Moore S P, Rinckel L A, Garfinkel D J
ABL-Basic Research Program, NCI-Frederick Cancer Research and Development Center, Maryland 21702-1201, USA.
Mol Cell Biol. 1998 Feb;18(2):1105-14. doi: 10.1128/MCB.18.2.1105.
Ty1 retrotransposition in Saccharomyces cerevisiae requires integrase (IN)-mediated insertion of Ty1 cDNA into the host genome. The transposition components are assembled in the cytoplasm and must cross the nuclear envelope to reach the genomic target, since, unlike animal cell nuclear membranes, the yeast cell nuclear membrane remains intact throughout the cell cycle. We have identified a bipartite nuclear localization signal (NLS) in IN required for Ty1 transposition (Ty1 IN) that directs IN to the nucleus. Mutations in the NLS that specifically abolish nuclear localization inactivate transpositional integration but do not affect reverse transcription, protein processing, or catalytic activity in vitro. No additional Ty1-encoded proteins are required for IN nuclear localization. Intragenic complementation experiments suggest that Ty1 IN functions as a multimer and contains two distinct domains, one required for integration and the other for nuclear localization. Nuclear targeting of the preintegration complex by an IN NLS may prove to be a general strategy used by retrotransposons and retroviruses that infect nondividing cells.

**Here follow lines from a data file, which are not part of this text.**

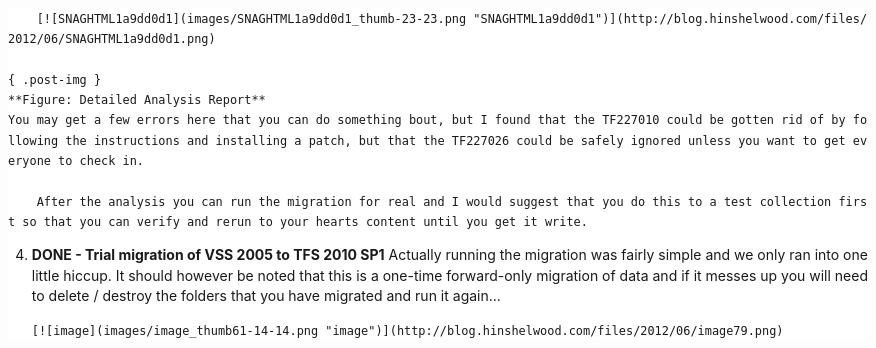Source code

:         [![SNAGHTML1a9dd0d1](images/SNAGHTML1a9dd0d1_thumb-23-23.png "SNAGHTML1a9dd0d1")](http://blog.hinshelwood.com/files/2012/06/SNAGHTML1a9dd0d1.png)

    { .post-img }
    **Figure: Detailed Analysis Report**
    You may get a few errors here that you can do something bout, but I found that the TF227010 could be gotten rid of by following the instructions and installing a patch, but that the TF227026 could be safely ignored unless you want to get everyone to check in.

        After the analysis you can run the migration for real and I would suggest that you do this to a test collection first so that you can verify and rerun to your hearts content until you get it write.

4.  **DONE - Trial migration of VSS 2005 to TFS 2010 SP1**
    Actually running the migration was fairly simple and we only ran into one little hiccup. It should however be noted that this is a one-time forward-only migration of data and if it messes up you will need to delete / destroy the folders that you have migrated and run it again…

        [![image](images/image_thumb61-14-14.png "image")](http://blog.hinshelwood.com/files/2012/06/image79.png)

酿酒酵母中的Ty1逆转录转座需要整合酶(IN)介导将Ty1 cDNA插入宿主基因组。转座组件在细胞质中组装,并且必须穿过核膜才能到达基因组靶点,因为与动物细胞核膜不同,酵母细胞核膜在整个细胞周期中都保持完整。我们在Ty1转座所需的IN(Ty1 IN)中鉴定出一个双分型核定位信号(NLS),该信号将IN导向细胞核。NLS中特异性消除核定位的突变会使转座整合失活,但不影响体外逆转录、蛋白质加工或催化活性。IN的核定位不需要额外的Ty1编码蛋白。基因内互补实验表明,Ty1 IN作为多聚体发挥作用,包含两个不同的结构域,一个用于整合,另一个用于核定位。由IN NLS对整合前复合物进行核靶向可能是感染非分裂细胞的逆转录转座子和逆转录病毒所采用的一种通用策略。